By Victor Skinner
EAGnews.org
    
NASHVILLE – Gov. Bill Haslam’s private school voucher plan has him in a tight spot.
    
The governor proposed legislation to launch a limited private school voucher program in the Volunteer State for low income students in the worst performing schools. As currently written, vouchers would be limited to low income students in “priority schools,” which includes 83 poor performing schools in Shelby, Davidson, Hamilton, Knox and Hardeman counties.
    
The bill also limits the number of vouchers to 5,000 in the first year, expanding slowly to 20,000 by 2016, Knoxnews.com reports.
    
State Senate Republicans believe the plan is too restrictive, while their conservative colleagues in the state House aren’t totally sold on the idea of vouchers in general. Democrats are virtually unanimous in their opposition to the plan, though some may support Haslam’s plan because it’s so limited.
    
“Lt. Gov.

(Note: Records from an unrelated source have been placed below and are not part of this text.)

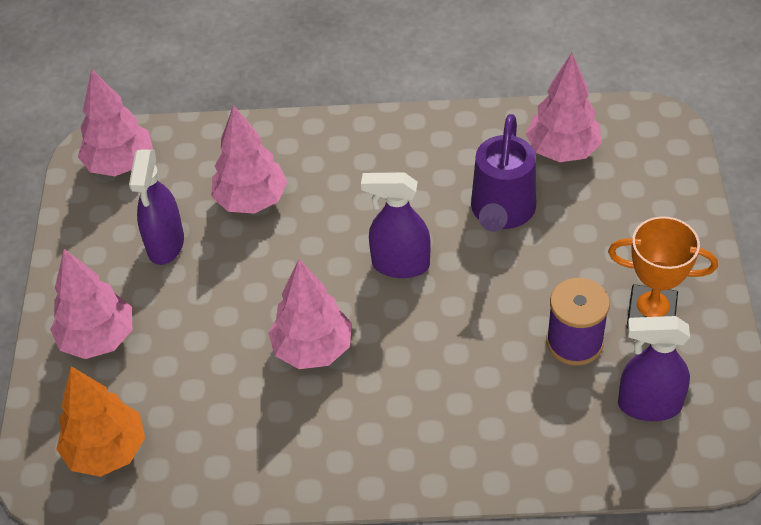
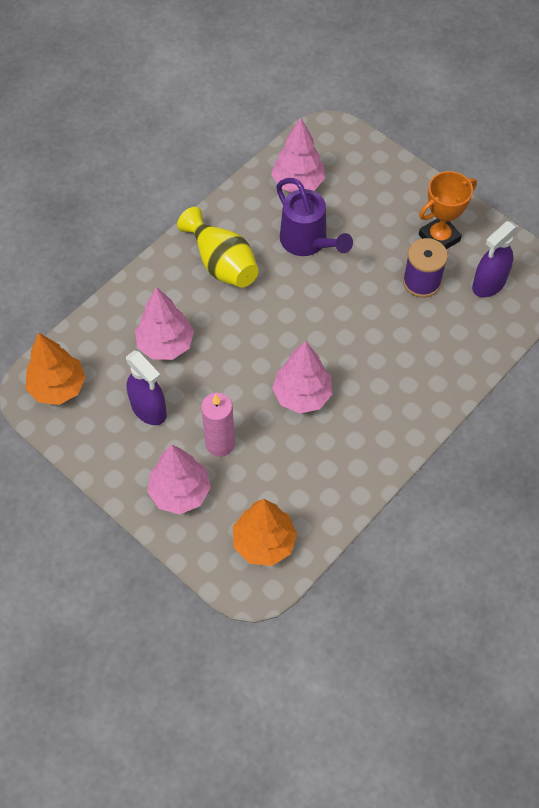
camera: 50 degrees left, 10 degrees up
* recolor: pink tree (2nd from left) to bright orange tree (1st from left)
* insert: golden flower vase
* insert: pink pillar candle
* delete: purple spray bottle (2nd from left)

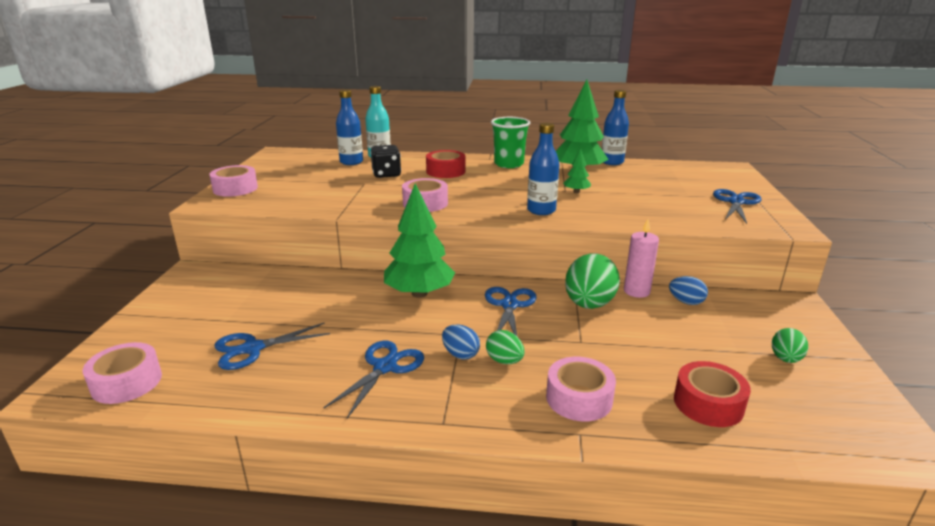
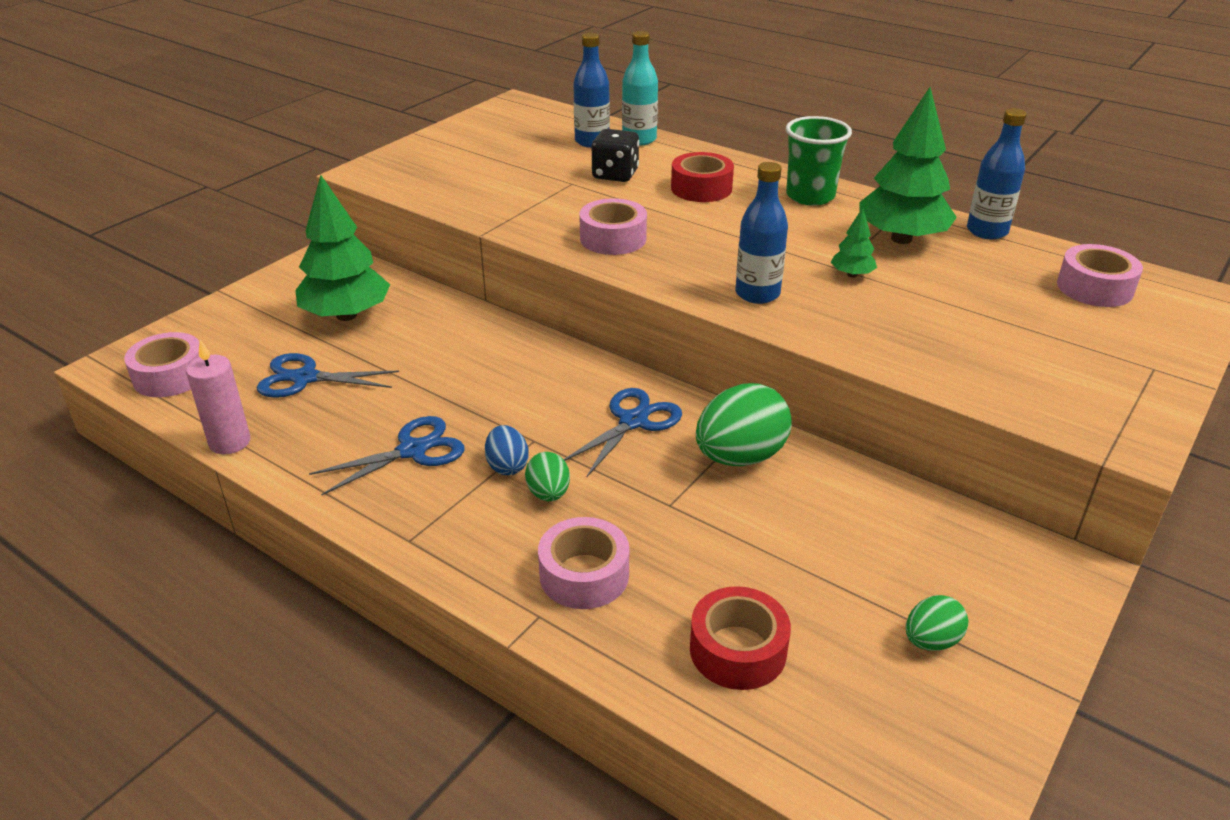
camera: 30 degrees right, 10 degrees up
* move: pink pillar candle
* move: emerald tree (1st from left)
* move: pink tape (2nd from left in the first image) to pink tape (4th from left)
* delete: blue egg shape (2nd from left)
* delete: blue pair of scissors (4th from left)

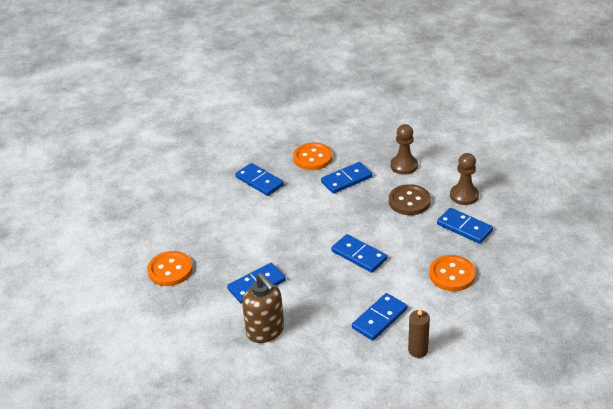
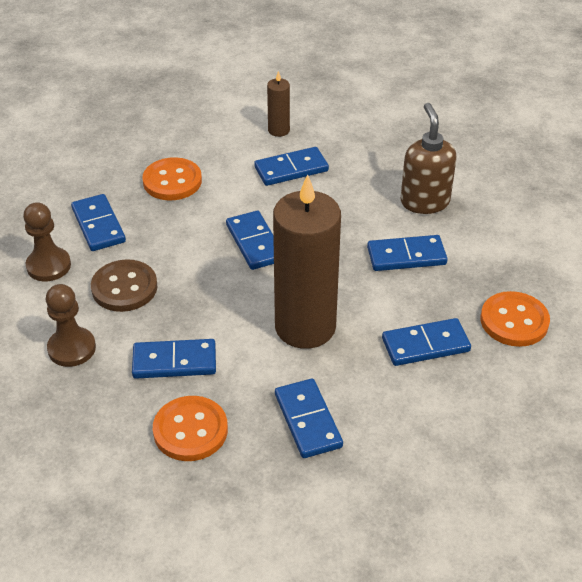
camera: 155 degrees left, 5 degrees up
* insert: dark brown pillar candle (2nd from left)
* insert: blue domino tile (7th from left)

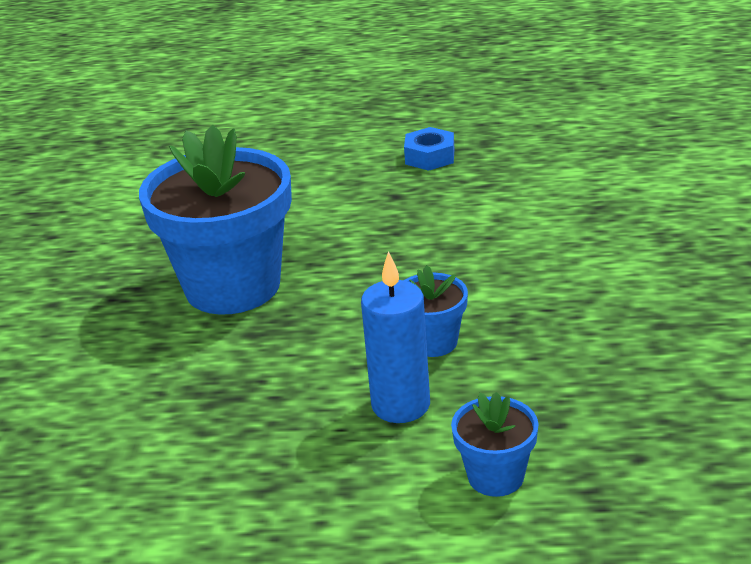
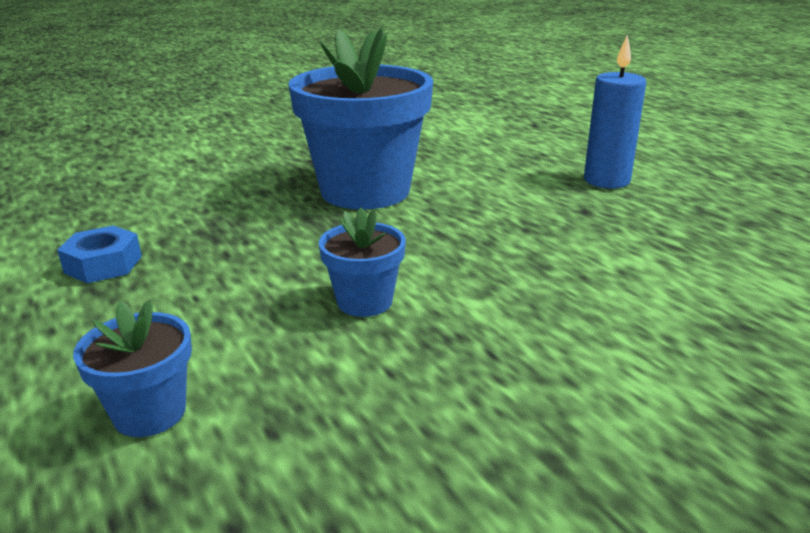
camera: 55 degrees right, 5 degrees down
* move: blue hex nut
* move: blue pillar candle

Ron Ramsey said he sees Senate Republicans as more strongly supportive of vouchers than their GOP colleagues in the state House.  The Senate, he said, is likely to delete the restriction on vouchers to those in only the lowest-performing schools, and may increase the eligible family income levels and raise limits on the overall number available – or perhaps delete them entirely,” the newspaper reports.
    
“Ramsey said he believes the bill was put into its limited format to make it more palatable in the House, where even some Republicans have voiced misgivings about vouchers.”
    
The Republican senators seem to understand that the more students who are eligible for vouchers, the greater the potential to changes lives and generally improve education in Tennessee.
    
The more vouchers available, the more power parents have to influence the state’s public education system. It’s that influence that will force all schools to compete and improve to attract and retain students.
    
But we have little doubt that once any voucher program is established Tennessee residents will immediately see the value of school choice, and the results will convince more lawmakers that expanding the program may be the best course.